Selain itu, lanjut dia, proyek ini sangat rendah kandungan lokalnya karena sebagian besar perangkat solar home system buatan luar negeri.

"Berapa devisa negara yang hilang? Sampai saat ini Indonesia belum mampu membuat komponen utama solar PV tersebut, padahal orang-orang pandai di negara kita sangat banyak, namun apakah mereka mendapat dukungan R n D yang cukup," jelasnya.

Ia juga menyoroti manfaat proyek ini kepada masyarakat yang dinilai tidak optimal. Jika dilihat solar panel 50 watt peak, imbuh dia, itu hanya dapat menghasilkan rata-rata 200 watt jam setiap hari (itupun jika tidak mendung).

Daya 200 watt jam per hari adalah ekuivalen dengan menyalakan televisi sederhana berdaya rendah selama 2 jam atau setara dengan menggunakan lampu 5 watt satu buah yang menyala selama 15 jam.

"Bisakah terbayang daya serendah ini buat rumah tangga miskin sekalipun? Padahal pelanggan terendah PLN saja menggunakan daya paling tidak 450 watt," ungkapnya.

Belum lagi cara solar PV ini bekerja harus menggunakan 'power bank' untuk menyimpan daya di siang hari, cara yang saat ini umum digunakan (dengan alasan biaya murah) adalah menggunakan battery (accumulator) yang menggunakan larutan H2SO4.

Cara yang dianggap murah ini sebetulnya tergolong paling mahal saat ini, apalagi jika harus diimplementaskan pada kondisi daya beli masyarakat desa yang rendah.

Harga power banking untuk sistem H2SO4 adalah sekitar 3000 rupiah per kilo watt jam. Batere solar PV kalau dirawat dengan benar pun hanya bisa bertahan 2 tahun.

"Jadi rakyat setiap 2 tahun masih harus mengeluarkan uang 450 ribu untuk membeli batere baru. kenyataan lapangan sering menunjukkan bahwa batere hanya bertahan 3 bulan. Biasanya alat tersebut, hanya akan jadi pajangan," jelasnya.

Sebagai lembaga dan perorangan yang aktif berpartisipasi dalam memberikan aliran listrik pada masyarakat di perdesaan, ia juga sering menemui keadaan lapangan yang memprihatinkan dengan program solar home system ini. Contoh kongkrit yang kerap kali ia temui di lapangan adalah masyarakat menjual kembali solar PV untuk mendapatkan dana tunai yang cepat. Mereka biasanya menjual dengan harga 300-500 ribu per panel.
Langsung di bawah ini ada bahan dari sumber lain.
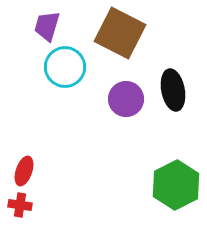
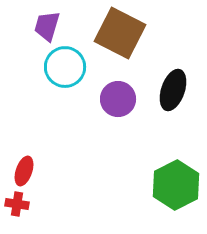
black ellipse: rotated 30 degrees clockwise
purple circle: moved 8 px left
red cross: moved 3 px left, 1 px up
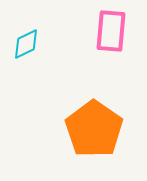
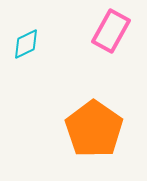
pink rectangle: rotated 24 degrees clockwise
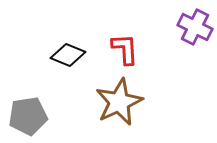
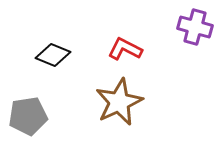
purple cross: rotated 12 degrees counterclockwise
red L-shape: rotated 60 degrees counterclockwise
black diamond: moved 15 px left
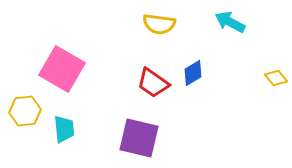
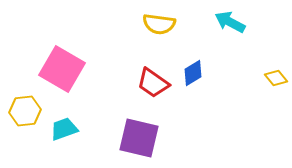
cyan trapezoid: rotated 104 degrees counterclockwise
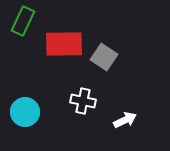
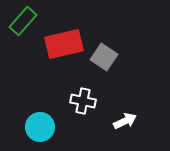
green rectangle: rotated 16 degrees clockwise
red rectangle: rotated 12 degrees counterclockwise
cyan circle: moved 15 px right, 15 px down
white arrow: moved 1 px down
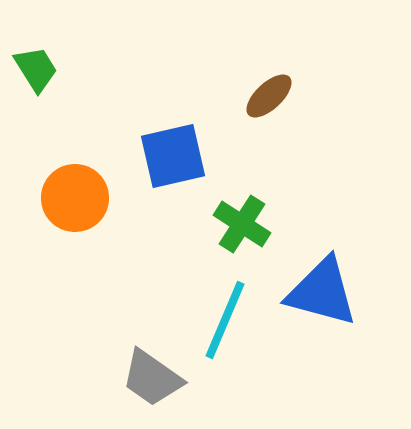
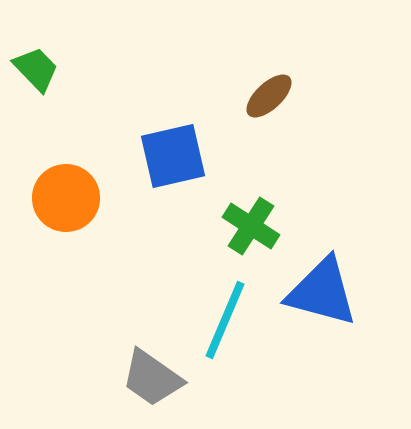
green trapezoid: rotated 12 degrees counterclockwise
orange circle: moved 9 px left
green cross: moved 9 px right, 2 px down
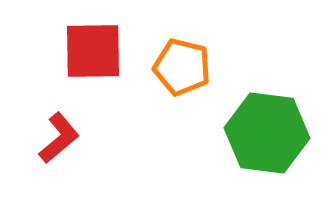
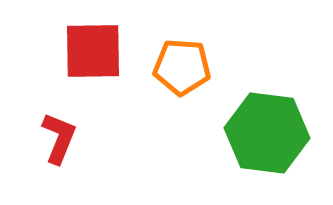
orange pentagon: rotated 10 degrees counterclockwise
red L-shape: rotated 28 degrees counterclockwise
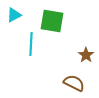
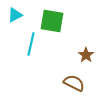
cyan triangle: moved 1 px right
cyan line: rotated 10 degrees clockwise
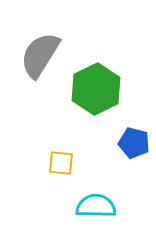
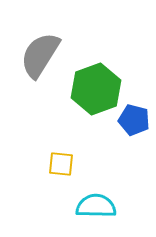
green hexagon: rotated 6 degrees clockwise
blue pentagon: moved 23 px up
yellow square: moved 1 px down
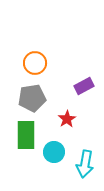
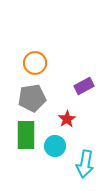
cyan circle: moved 1 px right, 6 px up
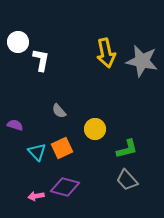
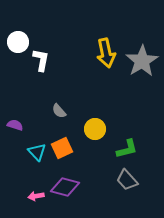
gray star: rotated 28 degrees clockwise
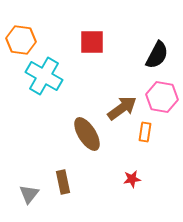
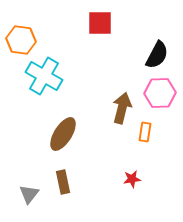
red square: moved 8 px right, 19 px up
pink hexagon: moved 2 px left, 4 px up; rotated 12 degrees counterclockwise
brown arrow: rotated 40 degrees counterclockwise
brown ellipse: moved 24 px left; rotated 64 degrees clockwise
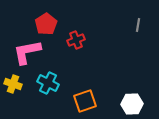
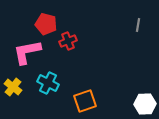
red pentagon: rotated 25 degrees counterclockwise
red cross: moved 8 px left, 1 px down
yellow cross: moved 3 px down; rotated 18 degrees clockwise
white hexagon: moved 13 px right
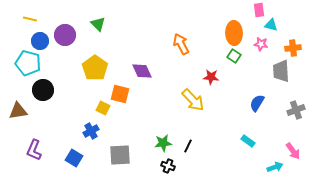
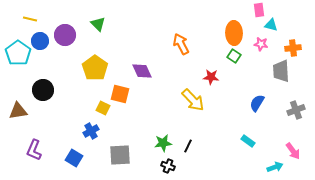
cyan pentagon: moved 10 px left, 10 px up; rotated 20 degrees clockwise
"Ironisnya masyarakat yang menerima solar PV gratis malah menjualnya dan mereka hidup dalam kegelapan kembali, jadi apa makna memberi listrik masyarakat kalau tidak berkesinambungan dan sudah terlanjur menghabiskan uang negara dalam jumlah besar," jelasnya.
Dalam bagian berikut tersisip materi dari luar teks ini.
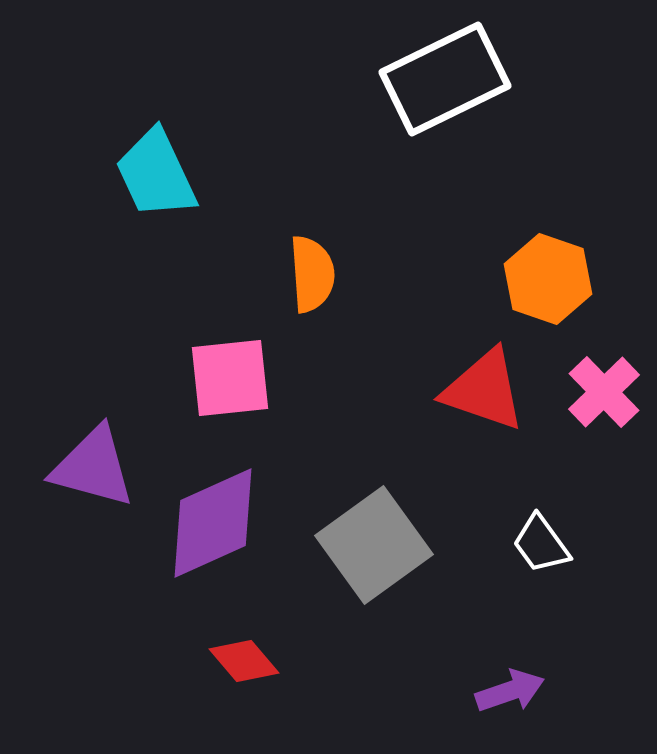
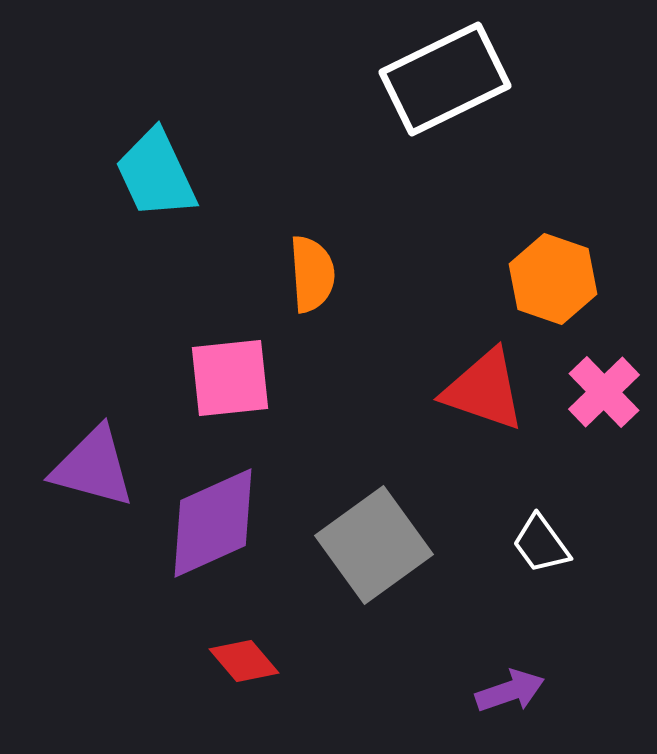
orange hexagon: moved 5 px right
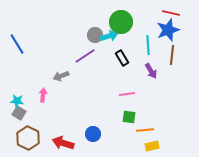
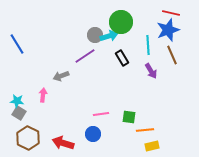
brown line: rotated 30 degrees counterclockwise
pink line: moved 26 px left, 20 px down
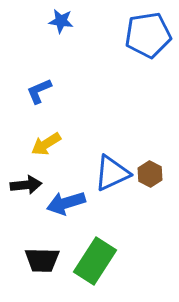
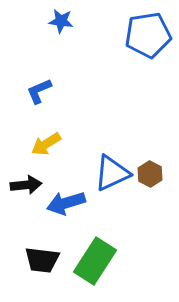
black trapezoid: rotated 6 degrees clockwise
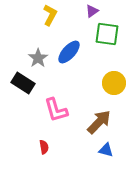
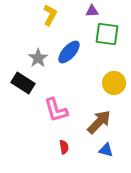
purple triangle: rotated 32 degrees clockwise
red semicircle: moved 20 px right
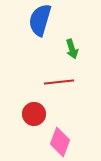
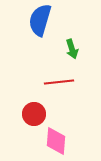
pink diamond: moved 4 px left, 1 px up; rotated 16 degrees counterclockwise
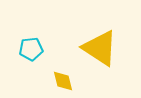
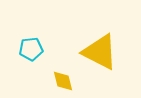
yellow triangle: moved 4 px down; rotated 6 degrees counterclockwise
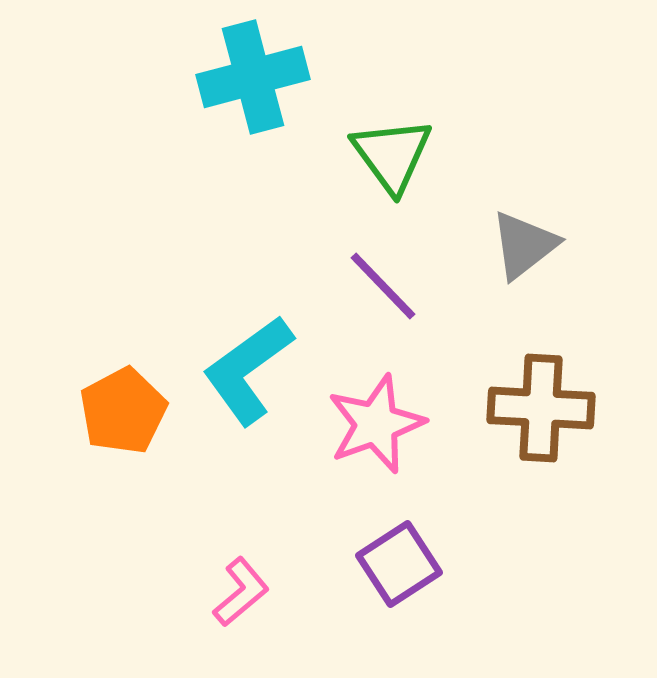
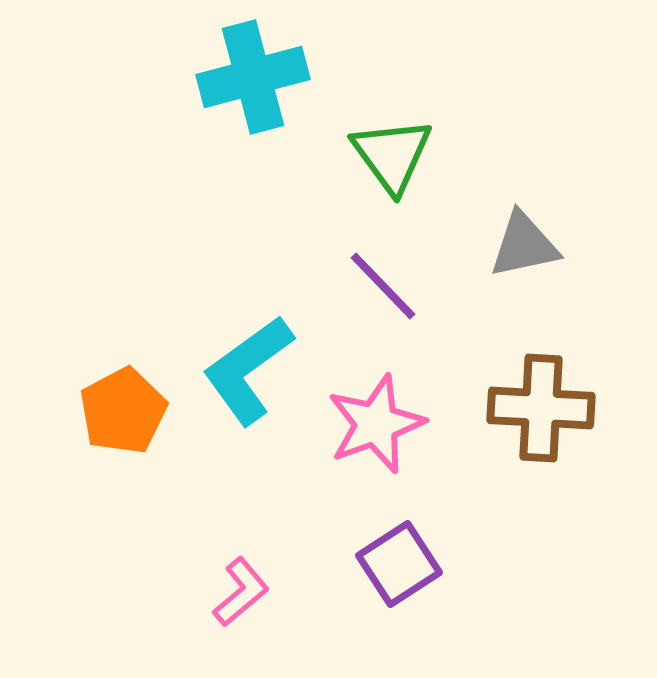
gray triangle: rotated 26 degrees clockwise
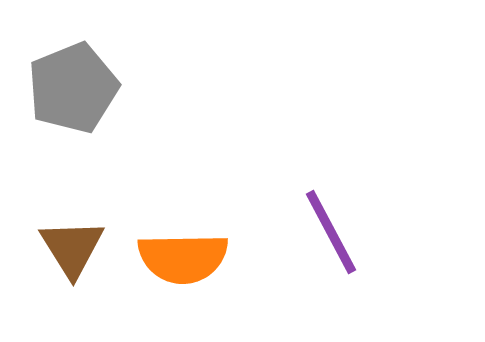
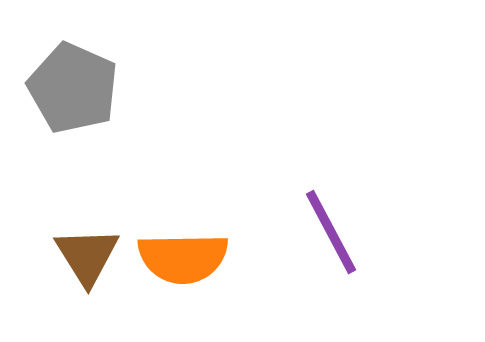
gray pentagon: rotated 26 degrees counterclockwise
brown triangle: moved 15 px right, 8 px down
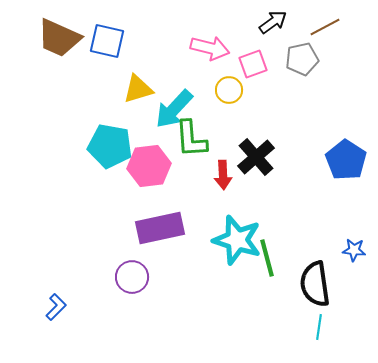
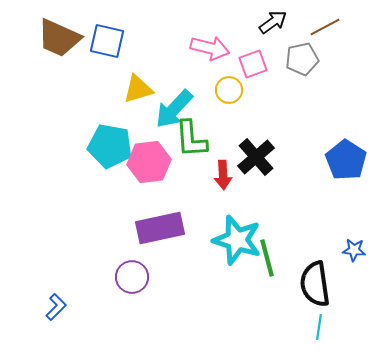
pink hexagon: moved 4 px up
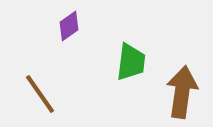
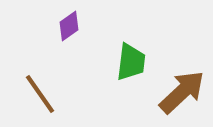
brown arrow: rotated 39 degrees clockwise
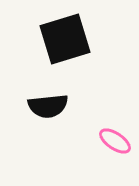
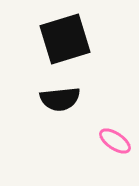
black semicircle: moved 12 px right, 7 px up
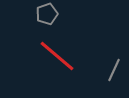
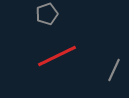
red line: rotated 66 degrees counterclockwise
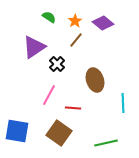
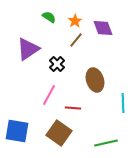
purple diamond: moved 5 px down; rotated 30 degrees clockwise
purple triangle: moved 6 px left, 2 px down
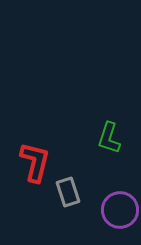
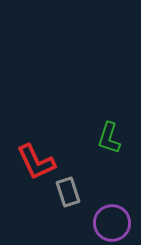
red L-shape: moved 1 px right; rotated 141 degrees clockwise
purple circle: moved 8 px left, 13 px down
Ia mengatakan, apapun yang sudah diundangankan oleh DPR melalui APBN jangan terus dijadikan harga mati harus dilaksanakan, tetap harus realistis keuntungannya apa buat rakyat.

"Dengan dibentuknya UPK4 yang dikomandoi oleh Pak Kuntoro juga jangan dijadikan alasan untuk mendomplengkan proyek yang tidak masuk akal, yang akan merugikan negara saja," ujarnya.

Wanita berjiblab ini menambahkan, rapor merah adalah nilai kinerja untuk sebuah proyek yang membawa kemaslahatan buat rakyat bukan proyek yang tidak masuk akal, seperti solar home system milik ESDM ini. Siapapun akan bingung dan tidak sanggup dengan waktu yang singkat untuk membagi solar home system yang begitu banyak ke banyak desa di wilayah nusantara yang besar ini.

"Coba kita tanya nurani kita, apakah benar ini proyek buat rakyat? Hanya Allah yang tahu jawabannya," tegasnya.